* _Фрагмент текста_:

На деле это означало полный торговый и военный контроль России над
черноморскими проливами и всей акваторией Черного моря, тот самый
щит на
вратах Царьграда, прибить который на Босфоре тщетно пытались
Екатерины
II, Павел I, и Александр I.
Многим в России стало ясно, что после такого договора Европа не оставит
николаевскую империю в покое, и лучше всего понимал это сам царь
Вспыхнувшая через год после Ункяр-Искелесского договора "большая
кавказская война" (1834-1859) третьего имама Дагестана Шамиля, вызвавшая в
советские времена столь противоречивые оценки (23), было отнюдь не
случайной. Не вдаваясь в существо этих идущих до сих пор споров (особенно,
в связи с недавней войной России в Чечне), отметим следующие факты.
Снабженный секретными инструкциями и профинансированный премьером
Великобритании лордом Пальмерстоном "писатель" Дж. Уркарт в 1833 г.
совершил большую поездку на Ближний Восток с целью изучения сырьевых и
торговых возможностей обширных провинций, формально входивших в Османскую
империю. Свои наблюдения и выводы английский разведчик изложил в книжке
"Турция и ее ресурсы", вышедшей в Лондоне в том же 1833 г. Главный вывод
автора - Черное море отныне недоступно для английской торговли, особенно
потому, что "побережье Абхазии и Грузии полностью закрыто для нас" (24).
В 1834 г. летом на британском военном фрегате "Туркуаз" в порт Сухум-кале
прибыл Уркарт для встречи со старейшинами кавказских горских племен.
Русская военная разведка на побережье Черноморья сразу засекла британского
"агента" (см. их обширные донесения в "Турецком столе" в АВПР МИД РФ за
1833-1835 гг.).
В 1835 г. Уркарт был назначен секретарем британского посольства в
Константинополе и развернул бурную деятельность по поддержке движения
Шамиля (посылка оружия, военных инструкторов и т.п.). Все это было хорошо
известно и в российском посольстве в Турции, и в МИД в Петербурге
благодаря "вмонтированному" в ближайшее окружение Уркарта "двойному
агенту" карачаевцу Андрею Хайю, европейскому кавказцу (долго жил в Европе,
принял протестантскую веру, свободно говорил на шести языках) (25).
Ответные меры Николая I не заставили себя долго ждать - в конце 1834 г.
побережье от Анапы до Батуми с специальным указом царя закрывается для
стоянки иностранных судов. И уже в мае 1835 г. русская морская береговая
охрана задерживает английскую шхуну "лорд Чарлз Спенсер" на траверсе
Геленджикского порта. По-видимому, англичане сумели скрытно выгрузить
оружие и боеприпасы ранее, ибо таможенники ничего не нашли и отпустили
шхуну с миром (26).

* _Ваша задача_:
Ответьте на вопросы по фрагменту:
(а) В каком году и где вышла книга Уркарта «Турция и ее ресурсы»?
(б) На каком судне Уркарт прибыл в Сухум-кале летом 1834 г.?
(в) Какое судно задержала русская морская береговая охрана в мае 1835 г.?

* _Данные_:

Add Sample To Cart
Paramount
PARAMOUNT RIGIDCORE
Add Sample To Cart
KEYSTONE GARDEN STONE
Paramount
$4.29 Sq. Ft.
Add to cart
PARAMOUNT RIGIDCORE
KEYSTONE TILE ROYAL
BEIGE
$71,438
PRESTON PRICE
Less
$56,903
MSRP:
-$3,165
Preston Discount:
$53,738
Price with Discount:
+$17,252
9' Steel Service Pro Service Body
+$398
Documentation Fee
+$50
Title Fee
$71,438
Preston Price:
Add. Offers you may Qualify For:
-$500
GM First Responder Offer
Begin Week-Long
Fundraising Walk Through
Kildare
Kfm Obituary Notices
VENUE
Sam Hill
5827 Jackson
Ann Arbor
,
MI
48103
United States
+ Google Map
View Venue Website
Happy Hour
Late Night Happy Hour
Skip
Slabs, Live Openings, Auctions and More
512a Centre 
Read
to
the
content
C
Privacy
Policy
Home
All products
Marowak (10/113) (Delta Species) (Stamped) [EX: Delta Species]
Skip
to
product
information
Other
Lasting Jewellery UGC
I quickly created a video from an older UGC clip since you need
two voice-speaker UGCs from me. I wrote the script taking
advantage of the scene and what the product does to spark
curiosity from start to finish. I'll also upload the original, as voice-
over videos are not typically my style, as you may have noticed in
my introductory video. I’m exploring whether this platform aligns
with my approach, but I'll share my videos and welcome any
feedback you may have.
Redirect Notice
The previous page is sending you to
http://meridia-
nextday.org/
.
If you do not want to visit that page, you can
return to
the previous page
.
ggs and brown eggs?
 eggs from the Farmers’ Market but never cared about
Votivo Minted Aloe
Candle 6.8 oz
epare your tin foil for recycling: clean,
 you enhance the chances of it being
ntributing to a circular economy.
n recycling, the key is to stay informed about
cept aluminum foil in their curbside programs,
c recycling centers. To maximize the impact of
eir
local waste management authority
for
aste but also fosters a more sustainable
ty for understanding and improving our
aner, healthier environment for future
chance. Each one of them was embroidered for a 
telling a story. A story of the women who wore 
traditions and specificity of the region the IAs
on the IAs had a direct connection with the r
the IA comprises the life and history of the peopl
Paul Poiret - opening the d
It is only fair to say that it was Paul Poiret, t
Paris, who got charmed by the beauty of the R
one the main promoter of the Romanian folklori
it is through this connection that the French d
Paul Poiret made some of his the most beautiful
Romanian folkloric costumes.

* _Ответ к заданию_:
(а) В 1833 г. в Лондоне.
(б) На британском военном фрегате «Туркуаз».
(в) Английскую шхуну «лорд Чарлз Спенсер» на траверсе Геленджикского порта.